AK sieht Preisschub im Bio- und Billigsegment. Die Arbeiterkammer Steiermark hat bei ihrer aktuellen Warenkorberhebung im Vergleich zum Vorjahr einen Preisschub bei Bio- und Billiglebensmitteln festgestellt.

19 Gruppen des täglichen Bedarfs in drei Klassen (556 Produkte) wurden einer Preisanalyse unterzogen. Bei günstigen Eigenmarken zeitigte sich ein Preisanstieg von 5,92 Prozent und bei Biowaren von 5,56 Prozent. Nur die Markenprodukte blieben im Preis mit der Steigerung von 0,43 Prozent im Vergleich zu 2011 stabil.

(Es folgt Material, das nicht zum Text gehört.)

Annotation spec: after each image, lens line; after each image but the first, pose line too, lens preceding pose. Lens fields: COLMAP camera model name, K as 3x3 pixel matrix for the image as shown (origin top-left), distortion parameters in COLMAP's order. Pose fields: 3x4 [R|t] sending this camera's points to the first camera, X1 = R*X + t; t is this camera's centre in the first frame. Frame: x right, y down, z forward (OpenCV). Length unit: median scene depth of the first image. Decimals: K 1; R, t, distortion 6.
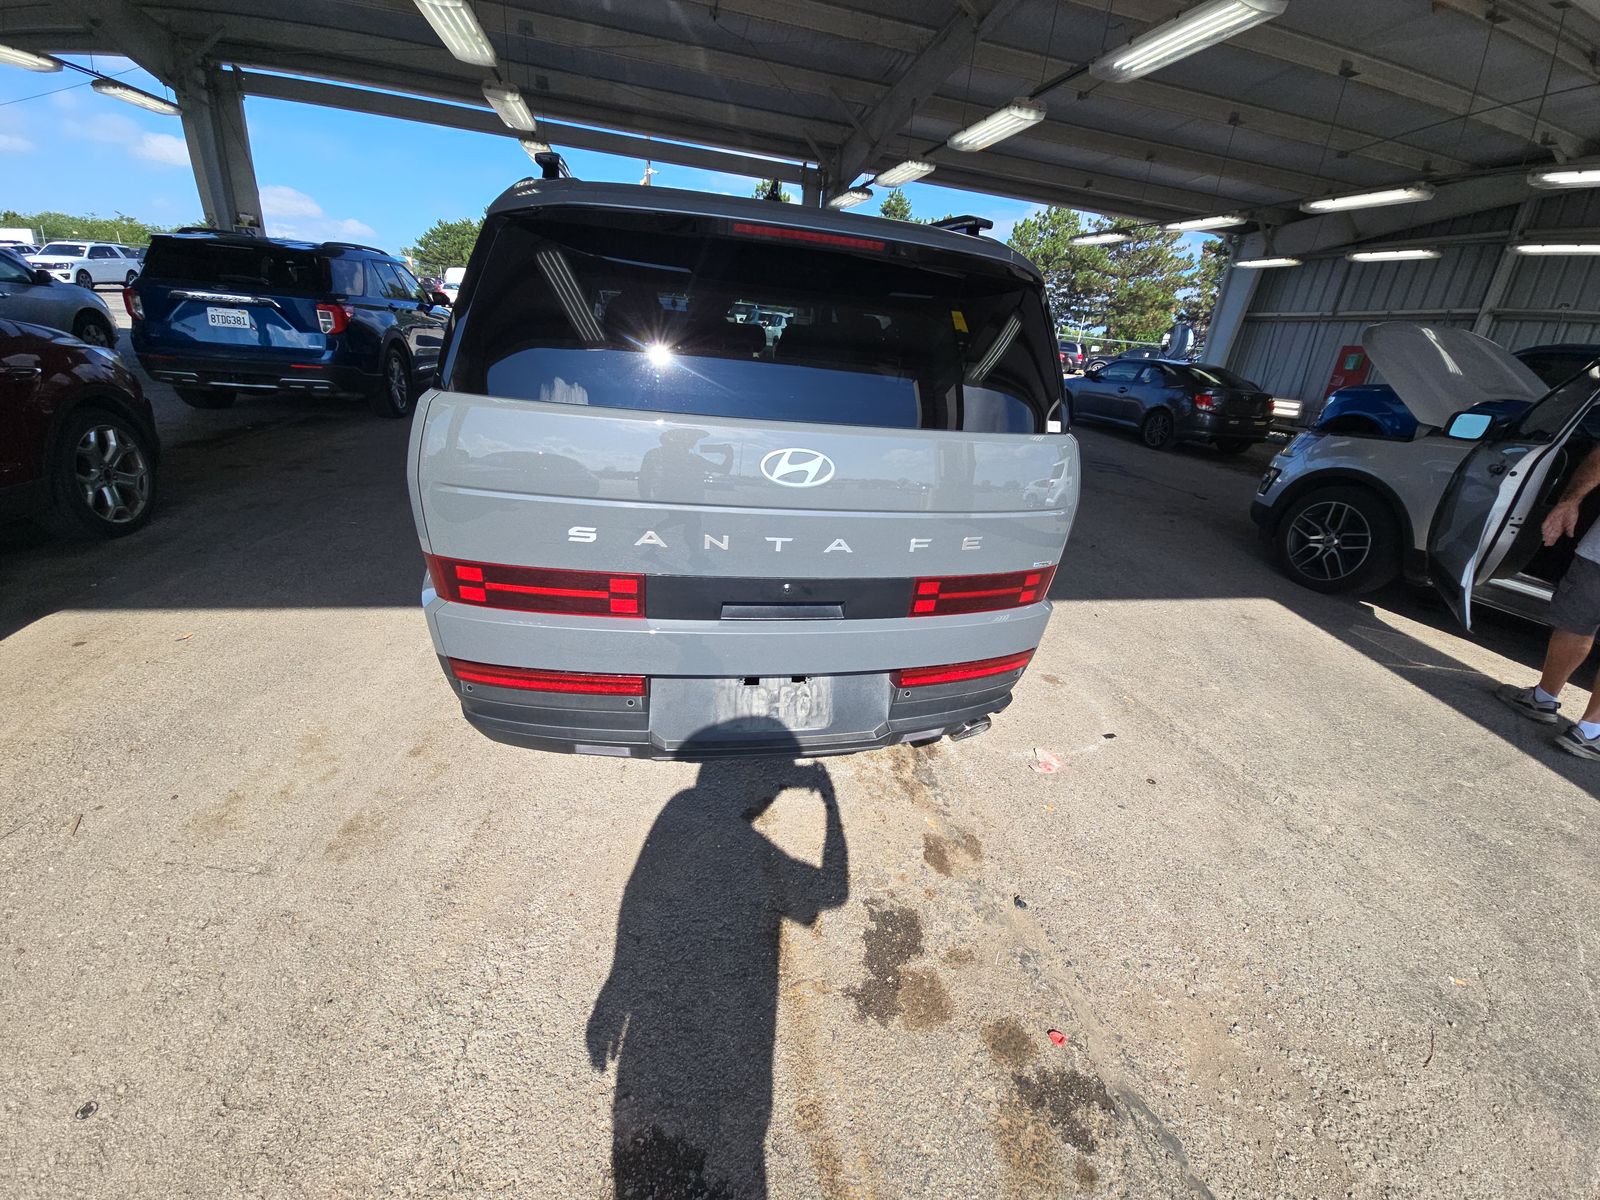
lens RADIAL K [[642.8, 0, 808.5], [0, 642.8, 605.4], [0, 0, 1]] dist [0.000901, -0.000269]
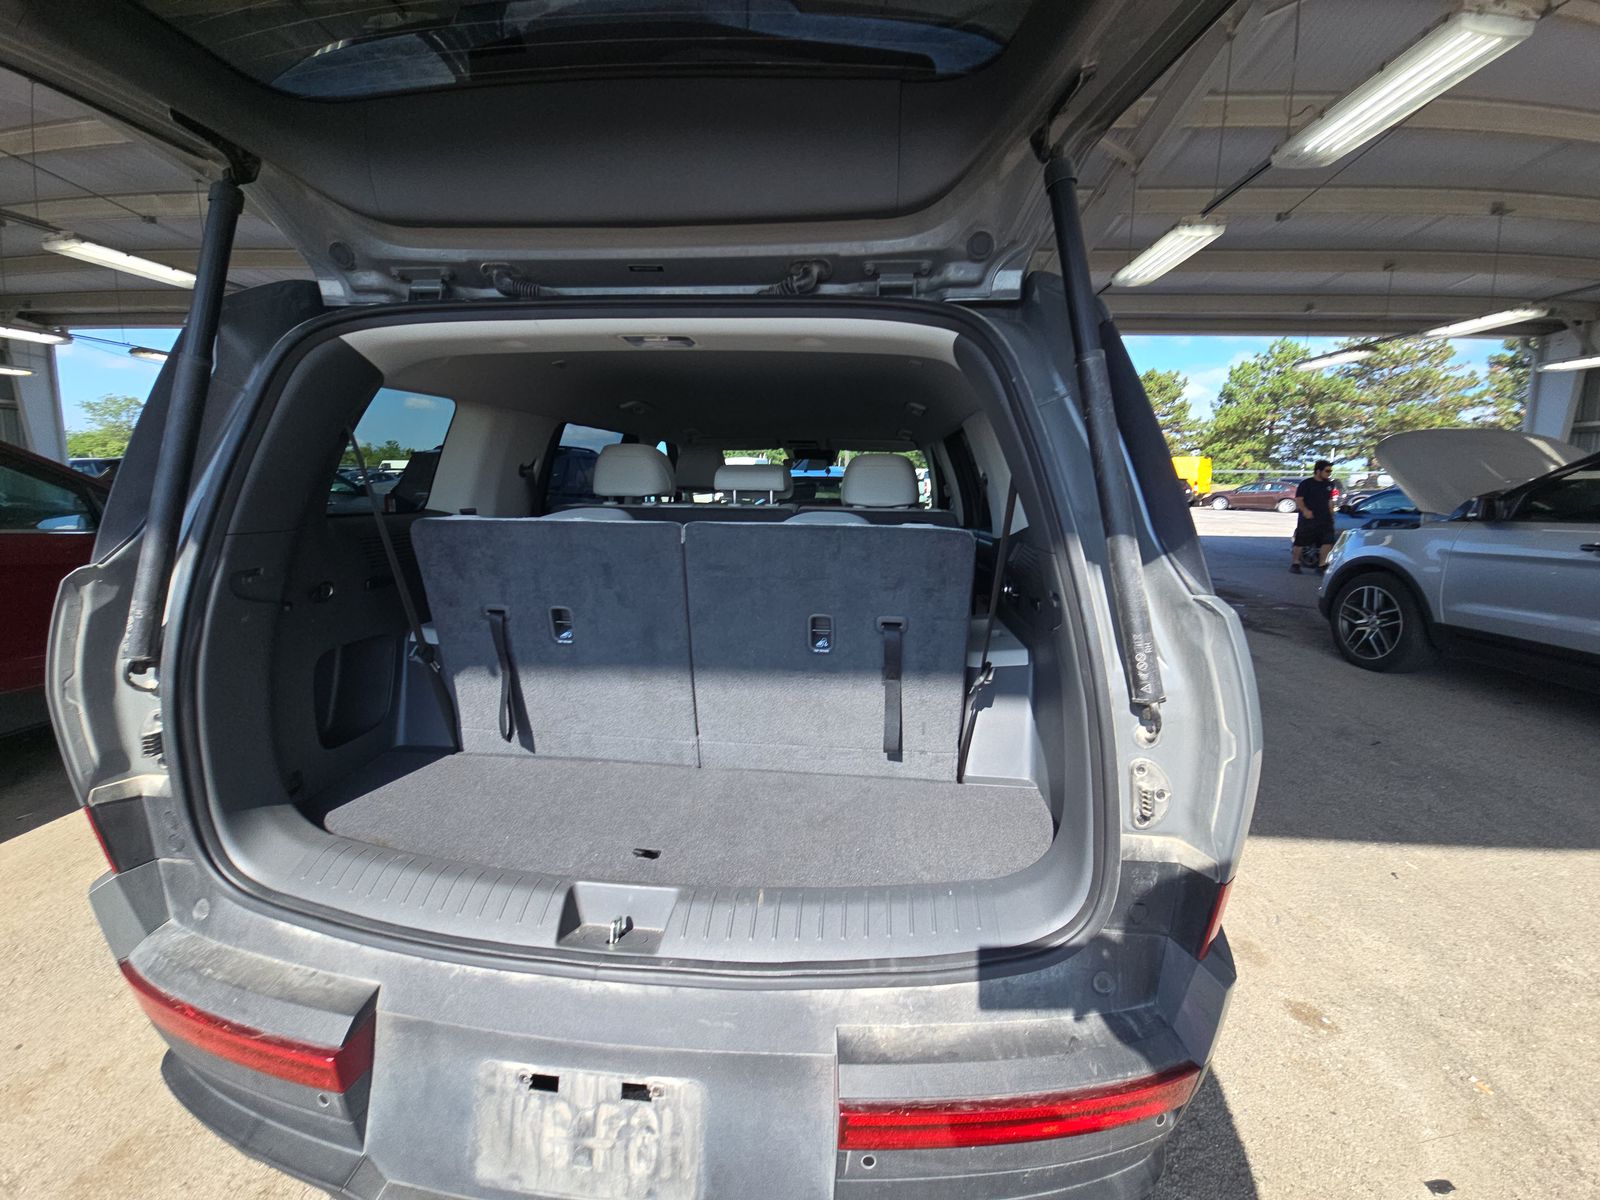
lens RADIAL K [[652.6, 0, 799.7], [0, 652.6, 603.7], [0, 0, 1]] dist [0.002250, -0.009251]
pose [[0.949127, -0.033054, -0.313155, 0.063385], [-0.046204, 0.969094, -0.242327, -0.030731], [0.311486, 0.244468, 0.918266, 0.113034]]
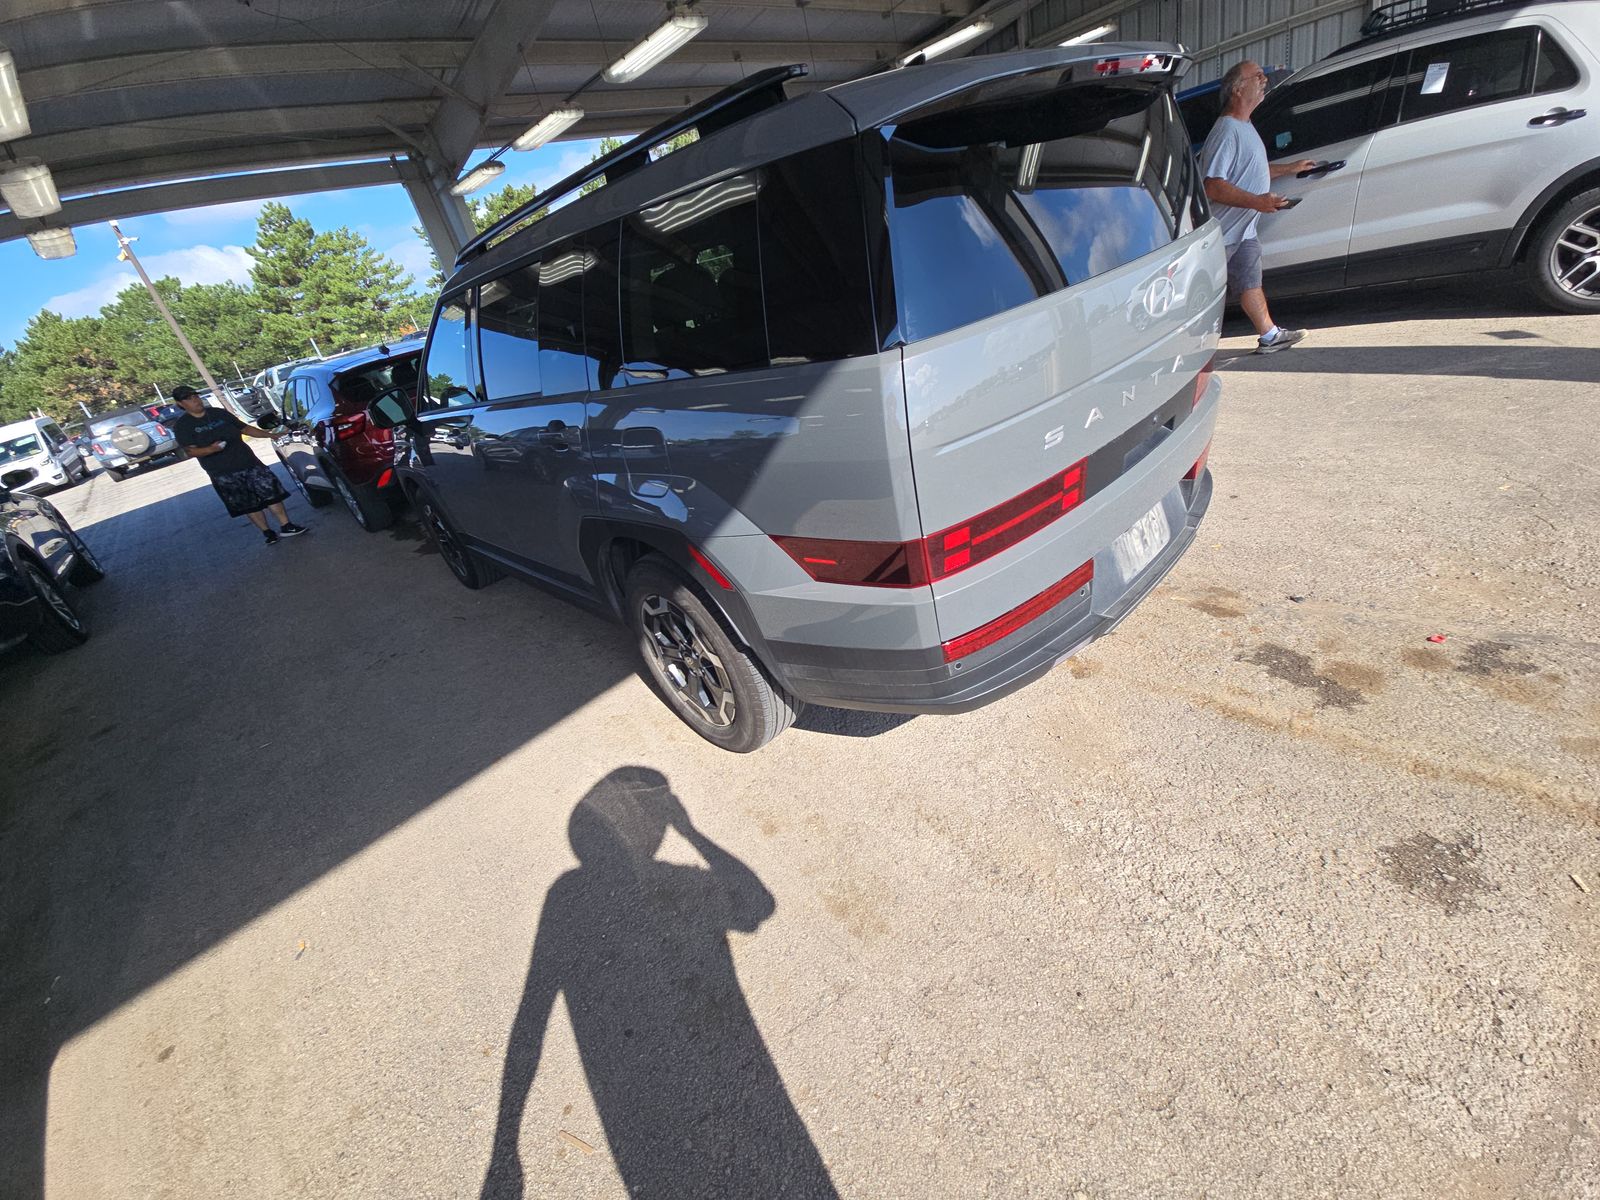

Preistreiber bei den Billig-Produkten waren laut AK Erdäpfel, Äpfel, Tomaten, Vollmilchschokolade. Im Biosegment steigerten vor allem Mischbrot, Semmeln, Tiefkühlerbsen und Gouda-Käse den Durchschnittspreis.

Die Preisunterschiede zwischen den drei Warenkörben sind dabei eklatant. "Die Differenz zwischen Billigstem und Teuerstem beträgt 156 Prozent", sagte AK-Marktforscherin Susanne Bauer.

Der Durchschnittspreis der drei Warenkörbe (Billig, Marken, Bio) lag bei 35,59 Euro. Für den "Billig-Korb" waren 23,32 Euro hinzublättern, für den Bio-Korb 59,73 Euro, für den Marken-Korb 36,12 Euro.

Die Warenkorbpreise auf die drei getesteten Supermärkte (Billa, Merkur Spar) betrachtet, liegen sehr nah beieinander - der Unterschied betrug weniger als einen Euro oder 2,48 Prozent. Bei den Diskontern (Penny, Hofer, Lidl, Zielpunkt) lag die Differenzen bei bis zu 26,48 Prozent oder bis zu knapp mehr als sieben Euro - Ausreißer war laut AK Zielpunkt, die restlichen lagen nah zusammen.

Insgesamt habe sich gezeigt, die Eigenmarken seien "wirklich niedrigpreisig", während bei Bio- und Markenprodukten das Preisband von "sehr günstig bis sehr teuer" zu bewerten sei.